Study material ::
━━━━━━━━━━━━━━━━━━━━━━━━━━━━━━

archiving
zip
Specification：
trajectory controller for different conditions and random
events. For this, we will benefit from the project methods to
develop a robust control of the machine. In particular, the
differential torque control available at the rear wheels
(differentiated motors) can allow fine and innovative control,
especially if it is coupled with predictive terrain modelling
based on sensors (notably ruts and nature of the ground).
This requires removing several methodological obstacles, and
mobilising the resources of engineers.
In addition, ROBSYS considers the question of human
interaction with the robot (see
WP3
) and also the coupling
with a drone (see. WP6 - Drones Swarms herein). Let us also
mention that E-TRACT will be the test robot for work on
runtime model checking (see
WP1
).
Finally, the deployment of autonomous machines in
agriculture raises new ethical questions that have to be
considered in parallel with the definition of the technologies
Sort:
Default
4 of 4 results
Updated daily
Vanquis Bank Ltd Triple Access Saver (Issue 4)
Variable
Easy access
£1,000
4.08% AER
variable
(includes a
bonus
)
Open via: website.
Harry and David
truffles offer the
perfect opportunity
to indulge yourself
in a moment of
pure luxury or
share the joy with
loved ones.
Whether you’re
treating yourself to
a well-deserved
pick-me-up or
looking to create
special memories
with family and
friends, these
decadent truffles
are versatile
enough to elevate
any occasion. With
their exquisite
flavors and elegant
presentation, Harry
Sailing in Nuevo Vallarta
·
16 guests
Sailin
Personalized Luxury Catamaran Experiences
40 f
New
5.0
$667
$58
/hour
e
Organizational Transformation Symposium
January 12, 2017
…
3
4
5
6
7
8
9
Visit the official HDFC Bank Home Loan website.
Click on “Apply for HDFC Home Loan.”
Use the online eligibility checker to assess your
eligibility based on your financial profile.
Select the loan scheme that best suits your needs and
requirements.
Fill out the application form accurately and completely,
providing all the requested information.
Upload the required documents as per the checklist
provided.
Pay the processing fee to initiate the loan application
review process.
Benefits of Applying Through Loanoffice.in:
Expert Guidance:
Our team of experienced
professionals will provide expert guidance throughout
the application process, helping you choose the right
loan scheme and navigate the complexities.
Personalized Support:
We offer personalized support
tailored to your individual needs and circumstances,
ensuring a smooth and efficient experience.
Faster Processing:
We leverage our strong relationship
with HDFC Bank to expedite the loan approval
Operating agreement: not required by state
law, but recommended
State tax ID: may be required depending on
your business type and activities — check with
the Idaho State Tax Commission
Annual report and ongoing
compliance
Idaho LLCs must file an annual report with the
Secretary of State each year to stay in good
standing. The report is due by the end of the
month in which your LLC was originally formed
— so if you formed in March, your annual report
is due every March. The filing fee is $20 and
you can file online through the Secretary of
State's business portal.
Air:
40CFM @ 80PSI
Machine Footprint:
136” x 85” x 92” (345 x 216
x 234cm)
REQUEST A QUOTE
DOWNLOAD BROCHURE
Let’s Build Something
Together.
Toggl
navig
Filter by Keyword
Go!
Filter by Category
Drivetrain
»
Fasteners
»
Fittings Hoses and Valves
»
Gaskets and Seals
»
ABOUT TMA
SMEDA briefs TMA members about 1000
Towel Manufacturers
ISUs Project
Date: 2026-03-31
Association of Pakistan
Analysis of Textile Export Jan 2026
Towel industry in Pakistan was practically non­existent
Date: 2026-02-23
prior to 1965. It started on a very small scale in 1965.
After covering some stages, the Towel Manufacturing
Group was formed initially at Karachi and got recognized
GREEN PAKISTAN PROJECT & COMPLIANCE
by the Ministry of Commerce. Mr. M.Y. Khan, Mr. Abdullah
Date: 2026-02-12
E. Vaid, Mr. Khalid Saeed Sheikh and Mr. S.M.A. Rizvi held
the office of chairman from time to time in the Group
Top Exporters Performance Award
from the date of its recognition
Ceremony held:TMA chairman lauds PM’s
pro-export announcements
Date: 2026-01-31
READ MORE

━━━━━━━━━━━━━━━━━━━━━━━━━━━━━━

Task prompt :: Exactly as they stand, set down the lines from the top of the data through the line with "also the coupling".

Exercise solution ::
archiving
zip
Specification：
trajectory controller for different conditions and random
events. For this, we will benefit from the project methods to
develop a robust control of the machine. In particular, the
differential torque control available at the rear wheels
(differentiated motors) can allow fine and innovative control,
especially if it is coupled with predictive terrain modelling
based on sensors (notably ruts and nature of the ground).
This requires removing several methodological obstacles, and
mobilising the resources of engineers.
In addition, ROBSYS considers the question of human
interaction with the robot (see
WP3
) and also the coupling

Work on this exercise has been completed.